Sunday, April 3, 2016

The Ten O'Clocker

It happened again tonight: About 10 p.m. a car pulls up at my house. I'm sitting where I can't see it; I can only feel its vibrations through the floor; then the car door slams. I'm not expecting anyone. Nobody just "drops by" here on a friendly visit, not at 10 p.m.

This happened before, in November, on a Saturday at the same hour. Someone knocked at the screen door, then did it again, harder, rattling it, when I did not answer. I called out "Who is it?" and got no reply. I called out again; still no answer. To my horror, I was rooms away from my phone and saw that I'd left the door unlocked. Insulation blocked all but two of my windows so I couldn't see out or see the car. So I hid. The car left. After a while I triple-locked the door and found my phone and kept it near.

Then the car came back and whoever it was knocked again. I had no enemy unless you count a student whose creative writing described the use of firearms and car bombs, the first student in my 29 years of teaching who, that same week, aware of the penalties, grossly insulted his classmates, and when rebuked, replied very unpleasantly.
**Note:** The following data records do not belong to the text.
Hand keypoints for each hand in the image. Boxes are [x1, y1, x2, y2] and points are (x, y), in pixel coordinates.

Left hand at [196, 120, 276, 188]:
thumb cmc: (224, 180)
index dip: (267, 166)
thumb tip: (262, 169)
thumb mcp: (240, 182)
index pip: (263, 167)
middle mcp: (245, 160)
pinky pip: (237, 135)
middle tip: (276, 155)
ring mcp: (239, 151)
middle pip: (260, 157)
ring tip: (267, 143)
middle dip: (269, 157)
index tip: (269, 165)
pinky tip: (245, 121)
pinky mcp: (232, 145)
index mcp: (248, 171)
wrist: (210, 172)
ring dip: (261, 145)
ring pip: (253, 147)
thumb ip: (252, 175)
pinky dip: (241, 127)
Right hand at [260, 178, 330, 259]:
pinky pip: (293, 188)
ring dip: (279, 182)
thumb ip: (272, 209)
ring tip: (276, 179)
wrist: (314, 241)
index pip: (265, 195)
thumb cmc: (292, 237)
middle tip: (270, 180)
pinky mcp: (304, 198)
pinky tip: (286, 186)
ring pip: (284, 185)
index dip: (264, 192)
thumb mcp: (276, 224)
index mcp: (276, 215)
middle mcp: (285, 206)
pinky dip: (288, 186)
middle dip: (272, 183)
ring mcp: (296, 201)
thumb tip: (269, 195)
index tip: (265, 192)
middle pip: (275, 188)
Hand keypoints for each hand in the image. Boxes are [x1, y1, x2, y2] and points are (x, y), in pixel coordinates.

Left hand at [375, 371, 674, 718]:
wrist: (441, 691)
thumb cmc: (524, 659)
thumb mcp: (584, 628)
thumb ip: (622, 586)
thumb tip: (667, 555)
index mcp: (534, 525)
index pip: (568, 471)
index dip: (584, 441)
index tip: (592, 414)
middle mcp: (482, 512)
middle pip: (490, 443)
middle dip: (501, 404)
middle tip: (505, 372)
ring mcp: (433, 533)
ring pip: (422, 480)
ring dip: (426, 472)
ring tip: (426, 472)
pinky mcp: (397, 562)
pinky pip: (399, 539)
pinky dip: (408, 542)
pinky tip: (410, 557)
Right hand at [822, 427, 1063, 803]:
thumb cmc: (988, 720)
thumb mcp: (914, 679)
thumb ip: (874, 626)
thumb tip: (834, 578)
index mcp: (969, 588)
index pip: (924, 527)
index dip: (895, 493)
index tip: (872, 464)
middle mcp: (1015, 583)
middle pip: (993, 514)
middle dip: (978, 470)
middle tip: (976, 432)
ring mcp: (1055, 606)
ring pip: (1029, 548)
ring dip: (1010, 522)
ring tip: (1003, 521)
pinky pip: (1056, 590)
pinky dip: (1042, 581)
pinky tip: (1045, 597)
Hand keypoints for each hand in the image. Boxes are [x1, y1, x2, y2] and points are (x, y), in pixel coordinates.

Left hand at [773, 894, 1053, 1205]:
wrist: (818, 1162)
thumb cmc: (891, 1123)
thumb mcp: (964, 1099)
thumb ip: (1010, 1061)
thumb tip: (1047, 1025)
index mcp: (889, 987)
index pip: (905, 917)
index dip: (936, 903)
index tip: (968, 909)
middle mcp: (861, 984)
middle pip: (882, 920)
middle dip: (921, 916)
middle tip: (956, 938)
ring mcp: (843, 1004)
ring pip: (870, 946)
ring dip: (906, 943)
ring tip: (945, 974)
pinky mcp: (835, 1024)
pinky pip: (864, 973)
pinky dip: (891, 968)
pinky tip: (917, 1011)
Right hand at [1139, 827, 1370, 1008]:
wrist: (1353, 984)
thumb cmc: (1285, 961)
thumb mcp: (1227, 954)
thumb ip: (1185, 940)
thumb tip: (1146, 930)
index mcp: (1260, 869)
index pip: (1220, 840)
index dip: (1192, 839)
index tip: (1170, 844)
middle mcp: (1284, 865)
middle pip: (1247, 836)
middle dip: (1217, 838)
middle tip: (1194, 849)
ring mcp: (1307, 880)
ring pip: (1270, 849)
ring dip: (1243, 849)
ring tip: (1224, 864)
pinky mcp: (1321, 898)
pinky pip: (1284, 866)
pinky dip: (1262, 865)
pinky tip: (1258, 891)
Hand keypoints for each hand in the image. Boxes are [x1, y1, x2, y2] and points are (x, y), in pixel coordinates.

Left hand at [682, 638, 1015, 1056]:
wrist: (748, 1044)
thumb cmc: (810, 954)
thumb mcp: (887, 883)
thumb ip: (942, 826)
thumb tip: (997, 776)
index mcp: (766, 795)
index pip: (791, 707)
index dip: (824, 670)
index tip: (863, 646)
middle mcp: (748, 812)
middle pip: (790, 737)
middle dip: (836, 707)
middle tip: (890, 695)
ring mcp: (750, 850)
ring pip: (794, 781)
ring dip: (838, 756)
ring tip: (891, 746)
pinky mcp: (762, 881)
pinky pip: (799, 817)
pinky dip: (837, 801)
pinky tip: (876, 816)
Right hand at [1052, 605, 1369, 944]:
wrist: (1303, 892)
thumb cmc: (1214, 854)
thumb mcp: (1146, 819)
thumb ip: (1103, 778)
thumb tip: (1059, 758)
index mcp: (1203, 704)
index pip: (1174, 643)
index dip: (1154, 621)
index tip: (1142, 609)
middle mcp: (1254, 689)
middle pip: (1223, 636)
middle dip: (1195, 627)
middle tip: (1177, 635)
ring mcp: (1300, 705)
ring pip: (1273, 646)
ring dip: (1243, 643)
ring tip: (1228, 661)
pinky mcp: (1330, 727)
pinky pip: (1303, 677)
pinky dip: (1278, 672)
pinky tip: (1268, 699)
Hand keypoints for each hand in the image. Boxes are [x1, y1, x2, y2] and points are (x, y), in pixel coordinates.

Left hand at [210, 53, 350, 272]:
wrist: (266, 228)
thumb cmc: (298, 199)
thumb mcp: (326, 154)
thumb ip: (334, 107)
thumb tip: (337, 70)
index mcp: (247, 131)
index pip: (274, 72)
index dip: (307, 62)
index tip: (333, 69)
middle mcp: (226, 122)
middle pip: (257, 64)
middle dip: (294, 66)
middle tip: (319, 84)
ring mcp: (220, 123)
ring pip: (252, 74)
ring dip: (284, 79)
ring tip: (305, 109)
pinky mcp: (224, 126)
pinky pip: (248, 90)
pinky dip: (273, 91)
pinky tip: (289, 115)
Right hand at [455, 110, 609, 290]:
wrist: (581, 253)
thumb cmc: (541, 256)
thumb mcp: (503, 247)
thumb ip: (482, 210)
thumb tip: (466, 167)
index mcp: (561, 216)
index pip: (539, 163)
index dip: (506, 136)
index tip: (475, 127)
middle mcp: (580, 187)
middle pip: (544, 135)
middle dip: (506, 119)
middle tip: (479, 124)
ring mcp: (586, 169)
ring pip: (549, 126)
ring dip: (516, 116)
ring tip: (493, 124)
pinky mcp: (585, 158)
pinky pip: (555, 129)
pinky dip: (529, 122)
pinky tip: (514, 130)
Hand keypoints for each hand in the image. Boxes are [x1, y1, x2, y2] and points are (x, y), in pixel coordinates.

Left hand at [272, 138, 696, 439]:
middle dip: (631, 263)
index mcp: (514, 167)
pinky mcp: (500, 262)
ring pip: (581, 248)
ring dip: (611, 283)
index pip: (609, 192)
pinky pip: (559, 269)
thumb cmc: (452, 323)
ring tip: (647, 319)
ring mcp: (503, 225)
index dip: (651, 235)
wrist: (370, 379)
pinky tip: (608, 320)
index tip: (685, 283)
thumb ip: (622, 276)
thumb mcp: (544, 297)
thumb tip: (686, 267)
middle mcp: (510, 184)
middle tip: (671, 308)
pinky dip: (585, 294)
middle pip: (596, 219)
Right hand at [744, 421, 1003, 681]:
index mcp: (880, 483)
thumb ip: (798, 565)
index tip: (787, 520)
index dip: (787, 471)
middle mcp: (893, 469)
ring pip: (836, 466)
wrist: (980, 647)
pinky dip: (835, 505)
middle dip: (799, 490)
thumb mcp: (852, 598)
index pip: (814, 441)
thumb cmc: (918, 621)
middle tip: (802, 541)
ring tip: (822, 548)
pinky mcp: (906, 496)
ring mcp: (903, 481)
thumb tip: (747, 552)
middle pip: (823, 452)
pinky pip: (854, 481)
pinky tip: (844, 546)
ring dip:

This time I phoned 911. The deputy arrived 15 minutes later, but the car was gone. I hadn't seen it, or the visitor, so couldn't describe them.

Tonight, when I heard a car pull up unannounced and then a slam and a knock, I secured a certain item and accessories I now keep handy, and with a body hardened by fight training and judo crawls, lay low with my phone where I couldn't be seen, with the item trained on the door. I didn't ask who it was. I simply waited.